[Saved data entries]
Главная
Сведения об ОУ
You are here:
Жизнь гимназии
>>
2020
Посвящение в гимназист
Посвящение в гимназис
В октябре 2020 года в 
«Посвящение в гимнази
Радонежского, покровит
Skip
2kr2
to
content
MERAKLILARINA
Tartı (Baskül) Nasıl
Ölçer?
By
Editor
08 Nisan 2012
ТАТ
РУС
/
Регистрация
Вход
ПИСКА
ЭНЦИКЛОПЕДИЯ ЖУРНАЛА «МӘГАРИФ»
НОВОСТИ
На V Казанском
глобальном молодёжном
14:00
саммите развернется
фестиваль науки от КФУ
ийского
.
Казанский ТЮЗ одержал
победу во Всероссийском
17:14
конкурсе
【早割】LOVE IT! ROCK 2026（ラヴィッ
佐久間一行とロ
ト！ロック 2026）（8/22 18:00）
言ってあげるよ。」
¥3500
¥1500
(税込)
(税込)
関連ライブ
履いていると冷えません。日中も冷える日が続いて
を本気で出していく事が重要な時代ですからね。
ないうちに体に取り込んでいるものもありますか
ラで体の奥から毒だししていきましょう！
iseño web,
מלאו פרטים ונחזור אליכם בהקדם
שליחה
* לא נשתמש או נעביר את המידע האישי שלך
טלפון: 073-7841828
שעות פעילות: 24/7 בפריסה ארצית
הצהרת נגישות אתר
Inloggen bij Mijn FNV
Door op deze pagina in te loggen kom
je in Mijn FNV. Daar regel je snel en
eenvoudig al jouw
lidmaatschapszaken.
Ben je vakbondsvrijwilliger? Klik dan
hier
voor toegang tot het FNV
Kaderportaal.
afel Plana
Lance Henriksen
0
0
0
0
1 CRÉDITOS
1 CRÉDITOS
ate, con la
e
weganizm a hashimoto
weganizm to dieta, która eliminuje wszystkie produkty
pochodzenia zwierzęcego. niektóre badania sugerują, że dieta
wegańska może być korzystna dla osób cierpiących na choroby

Problem to solve —
Exactly and only the lines from the line containing "Inloggen bij Mijn FNV" through the last line of the entries should be copied, both ends included.

Solved problem —
Inloggen bij Mijn FNV
Door op deze pagina in te loggen kom
je in Mijn FNV. Daar regel je snel en
eenvoudig al jouw
lidmaatschapszaken.
Ben je vakbondsvrijwilliger? Klik dan
hier
voor toegang tot het FNV
Kaderportaal.
afel Plana
Lance Henriksen
0
0
0
0
1 CRÉDITOS
1 CRÉDITOS
ate, con la
e
weganizm a hashimoto
weganizm to dieta, która eliminuje wszystkie produkty
pochodzenia zwierzęcego. niektóre badania sugerują, że dieta
wegańska może być korzystna dla osób cierpiących na choroby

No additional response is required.